> TEXTE
===
Je plains mon ami Joschka Fischer, qui, voilà quelques années, eut le courage de prendre les Verts à contre-pied. Il expliquait : pire que la guerre, "Auschwitz". Par Auschwitz, il entendait non la répétition de l’extermination, mais le symbole d’une terreur et d’une servitude sans fin. Il concluait à l’urgence d’interrompre dans l’¦uf, manu militari, l’escalade inhumaine du tyran de Belgrade. Estime-t-il, devenu ministre, Saddam plus humain et moins dangereux ?

Je plains mon président Jacques Chirac, oublieux de son audace face à Milosevic. Aujourd’hui, il constate que le désarmement du raïs entraînerait ipso facto sa chute, "car le désarmement suppose une transparence. Et les dictatures ne résistent pas longtemps à la transparence". C’est juste, mais le raisonnement doit être poursuivi : ce bon sens n’échappe pas à l’impétrant qui sait qu’en mettant bas les armes il signe son arrêt de mort. A moins de lui supposer une pulsion suicidaire, dont il n’a jamais témoigné, il faut conclure qu’il fait tout pour garder son potentiel destructeur et perpétuer le jeu de cache-cache où il excelle depuis douze ans. Si désarmement entraîne chute du régime, la réciproque est encore plus vraie : pour que l’Irak désarme, il faut briser sa carapace totalitaire. Ce que le veto promis franco-russo-chinois interdit ! Etrange " camp de la paix" qui refuse de désarmer un fauteur de guerre patenté.
===
> DONNÉES EXTRAITES

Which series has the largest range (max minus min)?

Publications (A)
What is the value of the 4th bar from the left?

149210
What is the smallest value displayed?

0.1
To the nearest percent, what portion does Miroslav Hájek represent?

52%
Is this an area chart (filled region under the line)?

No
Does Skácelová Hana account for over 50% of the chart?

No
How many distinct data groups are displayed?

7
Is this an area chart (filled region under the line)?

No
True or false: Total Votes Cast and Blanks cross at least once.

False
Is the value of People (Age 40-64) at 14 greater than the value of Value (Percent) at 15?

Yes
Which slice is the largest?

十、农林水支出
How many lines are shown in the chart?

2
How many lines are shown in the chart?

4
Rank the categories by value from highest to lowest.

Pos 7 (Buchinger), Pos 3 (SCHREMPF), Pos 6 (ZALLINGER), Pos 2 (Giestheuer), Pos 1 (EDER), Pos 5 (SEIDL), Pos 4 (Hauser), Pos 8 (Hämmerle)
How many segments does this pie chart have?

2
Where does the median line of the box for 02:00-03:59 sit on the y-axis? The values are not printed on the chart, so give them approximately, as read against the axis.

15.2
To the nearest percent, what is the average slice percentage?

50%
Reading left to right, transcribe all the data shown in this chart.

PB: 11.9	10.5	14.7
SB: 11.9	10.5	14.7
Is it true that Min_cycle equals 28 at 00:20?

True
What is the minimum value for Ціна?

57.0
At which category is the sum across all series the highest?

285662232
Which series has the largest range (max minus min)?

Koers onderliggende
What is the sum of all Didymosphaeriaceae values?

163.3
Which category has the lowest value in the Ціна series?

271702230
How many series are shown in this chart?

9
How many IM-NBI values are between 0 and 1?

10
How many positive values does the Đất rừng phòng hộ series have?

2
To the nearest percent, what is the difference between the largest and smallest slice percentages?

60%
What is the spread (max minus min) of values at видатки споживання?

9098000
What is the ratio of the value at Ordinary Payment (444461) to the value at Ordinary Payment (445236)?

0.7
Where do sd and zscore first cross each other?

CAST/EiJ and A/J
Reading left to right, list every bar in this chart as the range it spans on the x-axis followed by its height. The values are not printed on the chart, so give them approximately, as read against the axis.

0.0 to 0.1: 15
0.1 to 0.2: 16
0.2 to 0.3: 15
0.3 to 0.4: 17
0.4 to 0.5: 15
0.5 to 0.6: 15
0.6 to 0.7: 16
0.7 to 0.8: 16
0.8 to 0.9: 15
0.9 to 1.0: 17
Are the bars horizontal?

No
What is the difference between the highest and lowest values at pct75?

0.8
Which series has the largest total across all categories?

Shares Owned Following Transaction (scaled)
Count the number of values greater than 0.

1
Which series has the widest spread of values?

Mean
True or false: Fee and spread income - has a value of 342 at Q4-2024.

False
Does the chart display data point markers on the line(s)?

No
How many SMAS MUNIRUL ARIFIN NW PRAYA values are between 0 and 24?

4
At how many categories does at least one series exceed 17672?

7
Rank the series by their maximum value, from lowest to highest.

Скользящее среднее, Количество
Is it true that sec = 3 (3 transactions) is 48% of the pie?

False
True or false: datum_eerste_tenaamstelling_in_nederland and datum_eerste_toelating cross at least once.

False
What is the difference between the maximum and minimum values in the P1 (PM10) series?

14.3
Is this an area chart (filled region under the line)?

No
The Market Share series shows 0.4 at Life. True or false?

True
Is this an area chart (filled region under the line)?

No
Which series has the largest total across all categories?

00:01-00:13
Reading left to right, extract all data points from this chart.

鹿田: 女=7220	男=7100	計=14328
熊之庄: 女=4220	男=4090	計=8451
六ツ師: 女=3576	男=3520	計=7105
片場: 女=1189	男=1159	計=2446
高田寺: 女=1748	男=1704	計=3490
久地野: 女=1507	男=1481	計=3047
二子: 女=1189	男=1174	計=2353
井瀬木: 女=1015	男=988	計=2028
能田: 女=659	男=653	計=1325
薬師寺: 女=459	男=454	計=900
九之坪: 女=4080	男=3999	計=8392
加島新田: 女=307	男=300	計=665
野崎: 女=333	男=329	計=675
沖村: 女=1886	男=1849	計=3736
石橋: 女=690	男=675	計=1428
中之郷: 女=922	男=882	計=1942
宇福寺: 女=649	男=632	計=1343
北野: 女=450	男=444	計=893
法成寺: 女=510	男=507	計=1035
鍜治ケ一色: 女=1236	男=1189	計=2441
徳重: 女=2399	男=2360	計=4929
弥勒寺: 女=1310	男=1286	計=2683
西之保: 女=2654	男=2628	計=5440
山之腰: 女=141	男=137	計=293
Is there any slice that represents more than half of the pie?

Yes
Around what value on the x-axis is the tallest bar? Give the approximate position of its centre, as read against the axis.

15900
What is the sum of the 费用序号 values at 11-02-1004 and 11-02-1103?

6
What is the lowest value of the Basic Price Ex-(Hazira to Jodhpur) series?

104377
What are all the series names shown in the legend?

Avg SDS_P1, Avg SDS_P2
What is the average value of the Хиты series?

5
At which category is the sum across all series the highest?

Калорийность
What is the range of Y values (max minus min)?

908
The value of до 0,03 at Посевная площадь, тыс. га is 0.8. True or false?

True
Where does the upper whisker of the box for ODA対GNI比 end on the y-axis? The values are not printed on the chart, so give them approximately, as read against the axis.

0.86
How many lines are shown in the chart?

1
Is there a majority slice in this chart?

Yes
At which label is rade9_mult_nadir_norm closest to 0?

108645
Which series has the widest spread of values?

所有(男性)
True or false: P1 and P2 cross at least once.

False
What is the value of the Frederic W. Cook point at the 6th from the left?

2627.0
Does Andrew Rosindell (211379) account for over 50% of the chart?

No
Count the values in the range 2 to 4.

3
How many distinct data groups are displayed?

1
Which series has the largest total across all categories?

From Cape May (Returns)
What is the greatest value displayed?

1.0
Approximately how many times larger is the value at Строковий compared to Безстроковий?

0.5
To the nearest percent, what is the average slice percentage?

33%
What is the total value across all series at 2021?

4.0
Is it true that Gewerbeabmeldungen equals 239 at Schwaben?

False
===
> QUESTIONS SUR LE TEXTE
[1] Relevez toutes les personnes désignées par leur nom dans le texte.
[2] Reformulez sous forme de liste le paragraphe du texte qui commence par « Je plains mon président Jacques Chirac », en conservant ses faits principaux.

> CORRIGÉ DE L'EXERCICE
[1] Joschka Fischer, Saddam, Jacques Chirac, Milosevic

[2]
- Jacques Chirac est plaint d'avoir oublié son audace face à Milosevic.
- Selon Chirac, le désarmement du raïs entraînerait sa chute, car il suppose une transparence à laquelle les dictatures ne résistent pas longtemps.
- Ce constat est juste, mais le raïs le sait aussi : en désarmant, il signerait son arrêt de mort.
- Sans pulsion suicidaire de sa part, il faut conclure qu'il fait tout pour garder son potentiel destructeur et poursuivre le jeu de cache-cache qu'il mène depuis douze ans.
- Pour que l'Irak désarme, il faut donc briser sa carapace totalitaire, ce que le veto promis franco-russo-chinois interdit.
- Ce « camp de la paix » est jugé étrange, puisqu'il refuse de désarmer un fauteur de guerre patenté.